Monday, May 09, 2011
Off By Heart Shakespeare is a joint operation between the RSC and the BBC attempting to inspire secondary school students with Shakespeare's language through a recital contest. "At regional heats in autumn 2011 students will take part in actor-led workshops to get an exciting experience of performing Shakespeare." The accompanying website is rich in useful content, with RSC produced guides to reading and memorising the language and interviews with actors offering hints and tips.
There is a very focused set list of speeches which in the case of Hamlet are "O, that this too too solid flesh would melt", "Now might I do it pat, now he is praying" and of course "To be, or not to be" which seem to carefully selected to reflect the play's fundamental themes of life and death and revenge and also provide the opportunity for the participating child to reflect a range of emotion. When I took part in a similar competition at school, we were given "Once more unto the breach..." from Henry V and this sixteen year old simply didn't have the skill set.

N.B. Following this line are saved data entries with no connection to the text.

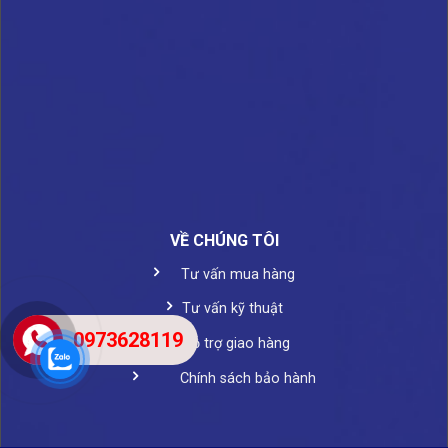
VỀ CHÚNG TÔI
Tư vấn mua hàng
Tư vấn kỹ thuật
0973628119
Hỗ trợ giao hàng
Chính sách bảo hành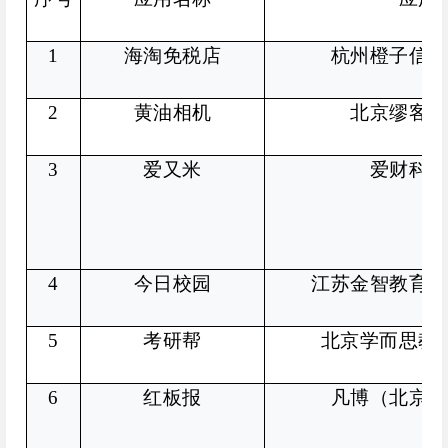
1
海淘免税店
杭州橙子信息
2
黄油相机
北京缪客科
3
爱又米
爱财科技
4
今日校园
江苏金智教育信
5
考研帮
北京学而思教
6
红板报
凡博（北京）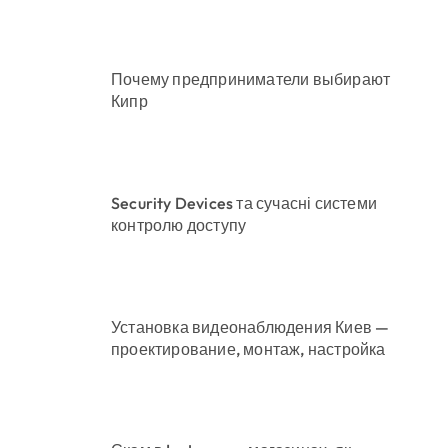
Почему предприниматели выбирают
Кипр
Security Devices та сучасні системи
контролю доступу
Установка видеонаблюдения Киев —
проектирование, монтаж, настройка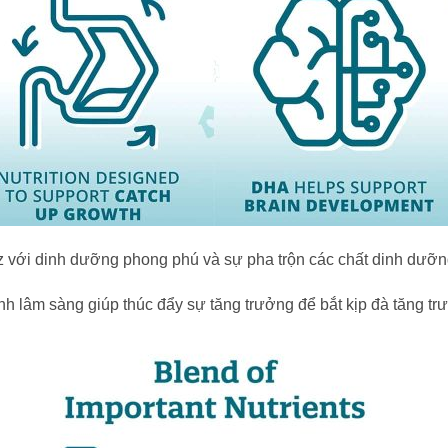
z với dinh dưỡng phong phú và sự pha trộn các chất dinh dưỡng
h lâm sàng giúp thúc đẩy sự tăng trưởng để bắt kịp đà tăng tr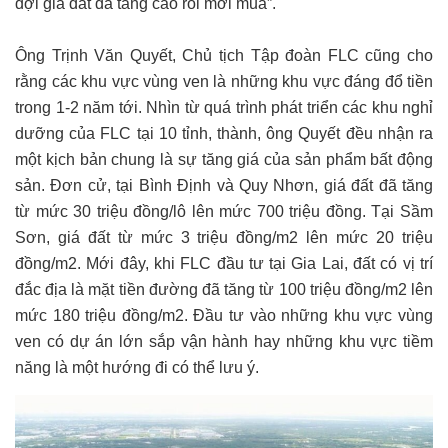
đợi giá đất đã tăng cao rồi mới mua”.
Ông Trịnh Văn Quyết, Chủ tịch Tập đoàn FLC cũng cho
rằng các khu vực vùng ven là những khu vực đáng đổ tiền
trong 1-2 năm tới. Nhìn từ quá trình phát triển các khu nghỉ
dưỡng của FLC tại 10 tỉnh, thành, ông Quyết đều nhận ra
một kịch bản chung là sự tăng giá của sản phẩm bất động
sản. Đơn cử, tại Bình Định và Quy Nhơn, giá đất đã tăng
từ mức 30 triệu đồng/lô lên mức 700 triệu đồng. Tại Sầm
Sơn, giá đất từ mức 3 triệu đồng/m2 lên mức 20 triệu
đồng/m2. Mới đây, khi FLC đầu tư tại Gia Lai, đất có vị trí
đắc địa là mặt tiền đường đã tăng từ 100 triệu đồng/m2 lên
mức 180 triệu đồng/m2. Đầu tư vào những khu vực vùng
ven có dự án lớn sắp vận hành hay những khu vực tiềm
năng là một hướng đi có thể lưu ý.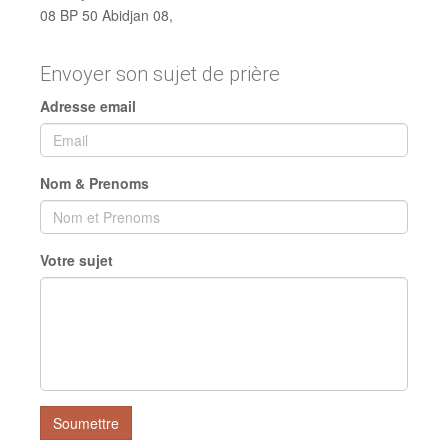
Votre sujet
Soumettre
LLB-CI (c) juillet 2016-tous droits réservés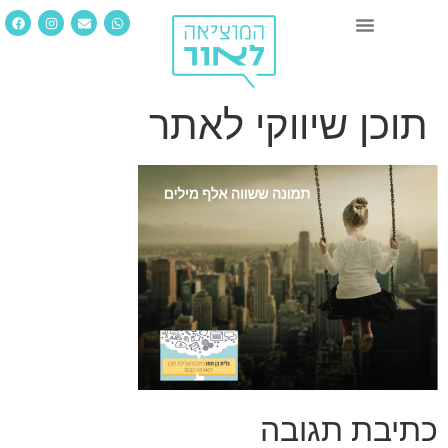
תוכן שיווקי לאתר
כתיבת תגובה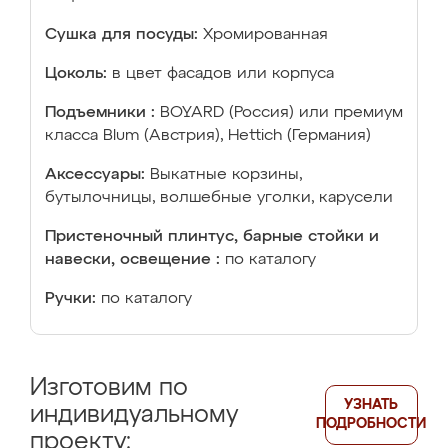
Сушка для посуды:
Хромированная
Цоколь:
в цвет фасадов или корпуса
Подъемники :
BOYARD (Россия) или премиум
класса Blum (Австрия), Hettich (Германия)
Аксессуары:
Выкатные корзины,
бутылочницы, волшебные уголки, карусели
Пристеночный плинтус, барные стойки и
навески, освещение :
по каталогу
Ручки:
по каталогу
Изготовим по
УЗНАТЬ
индивидуальному
ПОДРОБНОСТИ
проекту: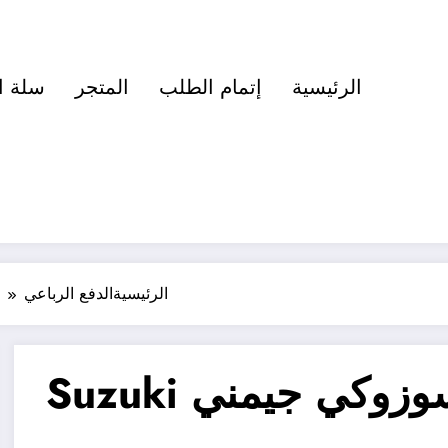
الرئيسية
إتمام الطلب
المتجر
سلة ا
الرئيسية
الدفع الرباعي
مواصفات صور سيارة سوزوكي جيمني Suzuki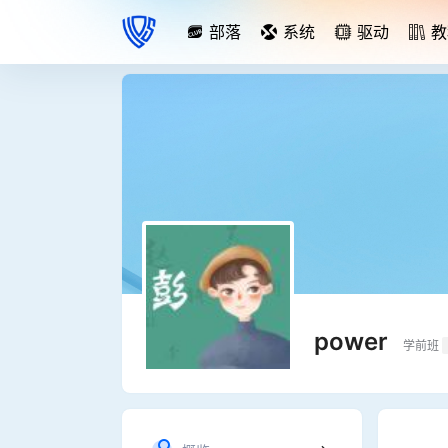
部落
系统
驱动
教
power
学前班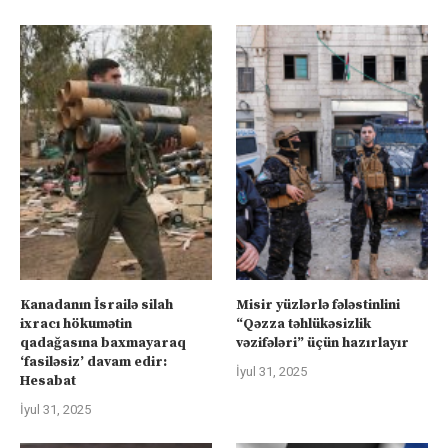
Kanadanın İsrailə silah
Misir yüzlərlə fələstinlini
ixracı hökumətin
“Qəzza təhlükəsizlik
qadağasına baxmayaraq
vəzifələri” üçün hazırlayır
‘fasiləsiz’ davam edir:
İyul 31, 2025
Hesabat
İyul 31, 2025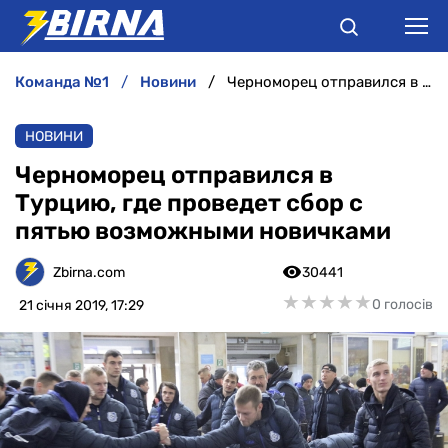
команда №1
новини
Черноморец отправился в Турцию, где проведет сбор с пятью возможными новичками
НОВИНИ
НОВИНИ
АНАЛІТИКА
Черноморец отправился в
Турцию, где проведет сбор с
ІНТЕРВ'Ю
пятью возможными новичками
РІЗНЕ
Zbirna.com
30441
★
★
★
★
★
★
★
★
★
★
0 голосів
21 січня 2019, 17:29
БУКМЕКЕРИ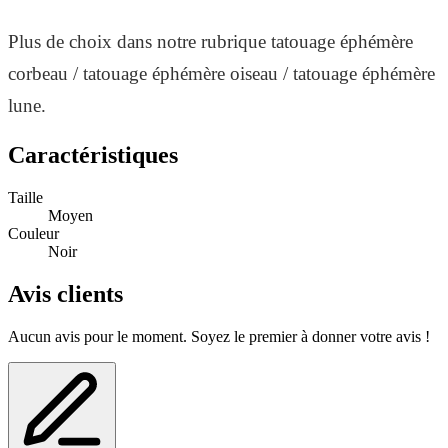
Plus de choix dans notre rubrique tatouage éphémère
corbeau / tatouage éphémère oiseau / tatouage éphémère
lune.
Caractéristiques
Taille
Moyen
Couleur
Noir
Avis clients
Aucun avis pour le moment. Soyez le premier à donner votre avis !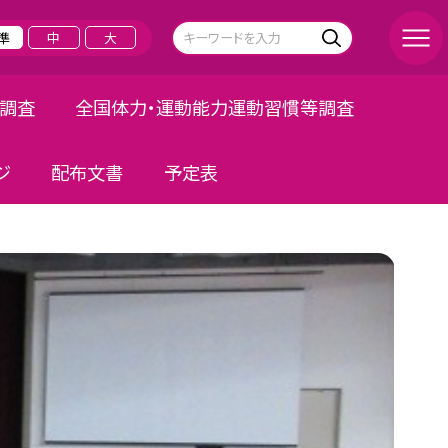
準
中
大
況調査
全国体力・運動能力運動習慣等調査
ジ
配布文書
予定表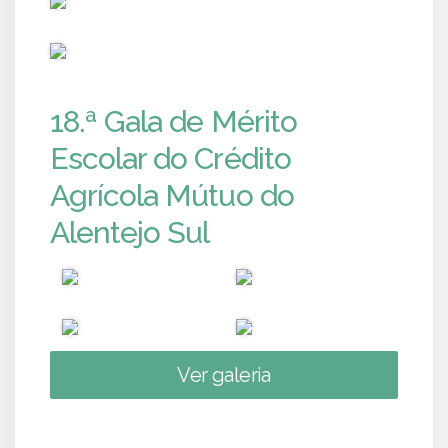
PUB
18.ª Gala de Mérito
Escolar do Crédito
Agrícola Mútuo do
Alentejo Sul
Ver galeria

All of the speeches are accompanied by examples and this is where things get more exciting for those of us too old to participate. The primary source for the Hamlet clips is understandably the RSC with Tennant but perhaps since his isn't the most trad of interpretations, the producers have cleverly included some alternatives. So we have Christopher Plummer from Hamlet at Elsinore in 1964, Lawrence Olivier from his film, Derek Jacobi from the BBC's 1980 and Alex Jennings in a really intriguing Open University production.
Arguably, however, it's outside of Hamlet that the project is at its most interesting since with the exception of Julius Caesar instead of falling back on archive material, new films have been commissioned with contemporary television actors offering their interpretations of the speeches. Amongst others, there's Katy Brand as Titania, James Sutton (Emmerdale) playing Orsino, Lauren Socha from Misfits playing Juliet, Lenora Crichlow (Being Human) makes for rather a good Portia and Michelle Ryan offers a bit of her Helena.
They're produced with something of the spirit of complete BBC Shakespeare from the 70s and 80s, the spirit which led to John Cleese playing Mercutio; familiar casting attracting audiences that wouldn't otherwise necessarily consider Shakespeare and as in that case it is a mixed bag but always entertaining. It's also pretty frustrating because some of them are so well realised you could almost imagine that they're clips from full productions employing the contemporary urban landscape as a backdrop [via].